**THE RECORDS:**
★ ★ ★ ★ ★
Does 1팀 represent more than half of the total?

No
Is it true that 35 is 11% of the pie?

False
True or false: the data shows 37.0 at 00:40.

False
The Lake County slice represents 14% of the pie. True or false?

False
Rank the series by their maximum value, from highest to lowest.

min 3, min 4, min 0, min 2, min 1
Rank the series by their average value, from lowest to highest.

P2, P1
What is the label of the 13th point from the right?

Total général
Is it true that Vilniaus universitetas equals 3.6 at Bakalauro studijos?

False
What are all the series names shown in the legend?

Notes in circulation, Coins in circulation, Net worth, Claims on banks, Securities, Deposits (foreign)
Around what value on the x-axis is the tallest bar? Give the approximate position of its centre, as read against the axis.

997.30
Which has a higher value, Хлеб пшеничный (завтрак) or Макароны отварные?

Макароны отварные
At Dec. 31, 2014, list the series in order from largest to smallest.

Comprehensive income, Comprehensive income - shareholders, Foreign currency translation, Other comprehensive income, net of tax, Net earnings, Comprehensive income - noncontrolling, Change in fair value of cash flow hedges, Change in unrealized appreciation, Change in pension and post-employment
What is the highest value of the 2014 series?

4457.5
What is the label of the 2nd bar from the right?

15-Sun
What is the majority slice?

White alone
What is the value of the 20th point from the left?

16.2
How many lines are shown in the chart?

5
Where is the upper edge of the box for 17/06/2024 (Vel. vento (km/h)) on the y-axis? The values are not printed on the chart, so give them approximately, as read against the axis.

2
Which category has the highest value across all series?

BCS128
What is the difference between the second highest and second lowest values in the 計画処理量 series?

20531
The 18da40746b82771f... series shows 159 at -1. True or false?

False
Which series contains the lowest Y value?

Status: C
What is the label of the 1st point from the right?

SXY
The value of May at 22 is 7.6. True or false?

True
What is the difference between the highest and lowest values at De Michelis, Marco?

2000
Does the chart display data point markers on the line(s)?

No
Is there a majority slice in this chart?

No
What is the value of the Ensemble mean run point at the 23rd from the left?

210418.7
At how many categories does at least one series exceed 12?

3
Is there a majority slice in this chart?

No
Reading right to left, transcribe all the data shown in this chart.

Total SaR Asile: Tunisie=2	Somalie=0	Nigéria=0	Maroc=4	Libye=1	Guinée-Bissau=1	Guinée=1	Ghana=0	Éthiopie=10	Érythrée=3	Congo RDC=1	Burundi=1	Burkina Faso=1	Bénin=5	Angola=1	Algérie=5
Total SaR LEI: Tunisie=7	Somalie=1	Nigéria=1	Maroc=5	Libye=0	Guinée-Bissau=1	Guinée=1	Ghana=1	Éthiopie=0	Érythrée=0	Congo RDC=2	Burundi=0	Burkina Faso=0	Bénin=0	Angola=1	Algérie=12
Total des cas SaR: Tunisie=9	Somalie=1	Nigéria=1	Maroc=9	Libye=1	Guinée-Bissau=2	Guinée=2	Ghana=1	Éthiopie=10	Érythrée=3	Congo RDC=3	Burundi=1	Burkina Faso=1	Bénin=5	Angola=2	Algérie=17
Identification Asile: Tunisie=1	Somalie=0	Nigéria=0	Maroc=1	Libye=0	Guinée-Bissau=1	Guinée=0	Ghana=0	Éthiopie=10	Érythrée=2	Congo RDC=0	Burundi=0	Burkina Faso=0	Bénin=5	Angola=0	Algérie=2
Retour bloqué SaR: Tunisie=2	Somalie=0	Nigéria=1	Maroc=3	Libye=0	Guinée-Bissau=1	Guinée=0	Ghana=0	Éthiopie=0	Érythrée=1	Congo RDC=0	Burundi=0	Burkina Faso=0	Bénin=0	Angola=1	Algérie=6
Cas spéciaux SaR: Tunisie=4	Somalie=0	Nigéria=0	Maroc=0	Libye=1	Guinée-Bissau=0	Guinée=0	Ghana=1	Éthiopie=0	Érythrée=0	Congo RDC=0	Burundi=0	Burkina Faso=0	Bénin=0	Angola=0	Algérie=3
★ ★ ★ ★ ★
**PROBLEM:** Turn every line of the rows above into a Markdown table with two columns, Index and Text. Number the lines from 1 in order and leave out blank lines.

**ANSWER BOX:**
| Index | Text |
|---|---|
| 1 | Does 1팀 represent more than half of the total? |
| 2 | No |
| 3 | Is it true that 35 is 11% of the pie? |
| 4 | False |
| 5 | True or false: the data shows 37.0 at 00:40. |
| 6 | False |
| 7 | The Lake County slice represents 14% of the pie. True or false? |
| 8 | False |
| 9 | Rank the series by their maximum value, from highest to lowest. |
| 10 | min 3, min 4, min 0, min 2, min 1 |
| 11 | Rank the series by their average value, from lowest to highest. |
| 12 | P2, P1 |
| 13 | What is the label of the 13th point from the right? |
| 14 | Total général |
| 15 | Is it true that Vilniaus universitetas equals 3.6 at Bakalauro studijos? |
| 16 | False |
| 17 | What are all the series names shown in the legend? |
| 18 | Notes in circulation, Coins in circulation, Net worth, Claims on banks, Securities, Deposits (foreign) |
| 19 | Around what value on the x-axis is the tallest bar? Give the approximate position of its centre, as read against the axis. |
| 20 | 997.30 |
| 21 | Which has a higher value, Хлеб пшеничный (завтрак) or Макароны отварные? |
| 22 | Макароны отварные |
| 23 | At Dec. 31, 2014, list the series in order from largest to smallest. |
| 24 | Comprehensive income, Comprehensive income - shareholders, Foreign currency translation, Other comprehensive income, net of tax, Net earnings, Comprehensive income - noncontrolling, Change in fair value of cash flow hedges, Change in unrealized appreciation, Change in pension and post-employment |
| 25 | What is the highest value of the 2014 series? |
| 26 | 4457.5 |
| 27 | What is the label of the 2nd bar from the right? |
| 28 | 15-Sun |
| 29 | What is the majority slice? |
| 30 | White alone |
| 31 | What is the value of the 20th point from the left? |
| 32 | 16.2 |
| 33 | How many lines are shown in the chart? |
| 34 | 5 |
| 35 | Where is the upper edge of the box for 17/06/2024 (Vel. vento (km/h)) on the y-axis? The values are not printed on the chart, so give them approximately, as read against the axis. |
| 36 | 2 |
| 37 | Which category has the highest value across all series? |
| 38 | BCS128 |
| 39 | What is the difference between the second highest and second lowest values in the 計画処理量 series? |
| 40 | 20531 |
| 41 | The 18da40746b82771f... series shows 159 at -1. True or false? |
| 42 | False |
| 43 | Which series contains the lowest Y value? |
| 44 | Status: C |
| 45 | What is the label of the 1st point from the right? |
| 46 | SXY |
| 47 | The value of May at 22 is 7.6. True or false? |
| 48 | True |
| 49 | What is the difference between the highest and lowest values at De Michelis, Marco? |
| 50 | 2000 |
| 51 | Does the chart display data point markers on the line(s)? |
| 52 | No |
| 53 | Is there a majority slice in this chart? |
| 54 | No |
| 55 | What is the value of the Ensemble mean run point at the 23rd from the left? |
| 56 | 210418.7 |
| 57 | At how many categories does at least one series exceed 12? |
| 58 | 3 |
| 59 | Is there a majority slice in this chart? |
| 60 | No |
| 61 | Reading right to left, transcribe all the data shown in this chart. |
| 62 | Total SaR Asile: Tunisie=2	Somalie=0	Nigéria=0	Maroc=4	Libye=1	Guinée-Bissau=1	Guinée=1	Ghana=0	Éthiopie=10	Érythrée=3	Congo RDC=1	Burundi=1	Burkina Faso=1	Bénin=5	Angola=1	Algérie=5 |
| 63 | Total SaR LEI: Tunisie=7	Somalie=1	Nigéria=1	Maroc=5	Libye=0	Guinée-Bissau=1	Guinée=1	Ghana=1	Éthiopie=0	Érythrée=0	Congo RDC=2	Burundi=0	Burkina Faso=0	Bénin=0	Angola=1	Algérie=12 |
| 64 | Total des cas SaR: Tunisie=9	Somalie=1	Nigéria=1	Maroc=9	Libye=1	Guinée-Bissau=2	Guinée=2	Ghana=1	Éthiopie=10	Érythrée=3	Congo RDC=3	Burundi=1	Burkina Faso=1	Bénin=5	Angola=2	Algérie=17 |
| 65 | Identification Asile: Tunisie=1	Somalie=0	Nigéria=0	Maroc=1	Libye=0	Guinée-Bissau=1	Guinée=0	Ghana=0	Éthiopie=10	Érythrée=2	Congo RDC=0	Burundi=0	Burkina Faso=0	Bénin=5	Angola=0	Algérie=2 |
| 66 | Retour bloqué SaR: Tunisie=2	Somalie=0	Nigéria=1	Maroc=3	Libye=0	Guinée-Bissau=1	Guinée=0	Ghana=0	Éthiopie=0	Érythrée=1	Congo RDC=0	Burundi=0	Burkina Faso=0	Bénin=0	Angola=1	Algérie=6 |
| 67 | Cas spéciaux SaR: Tunisie=4	Somalie=0	Nigéria=0	Maroc=0	Libye=1	Guinée-Bissau=0	Guinée=0	Ghana=1	Éthiopie=0	Érythrée=0	Congo RDC=0	Burundi=0	Burkina Faso=0	Bénin=0	Angola=0	Algérie=3 |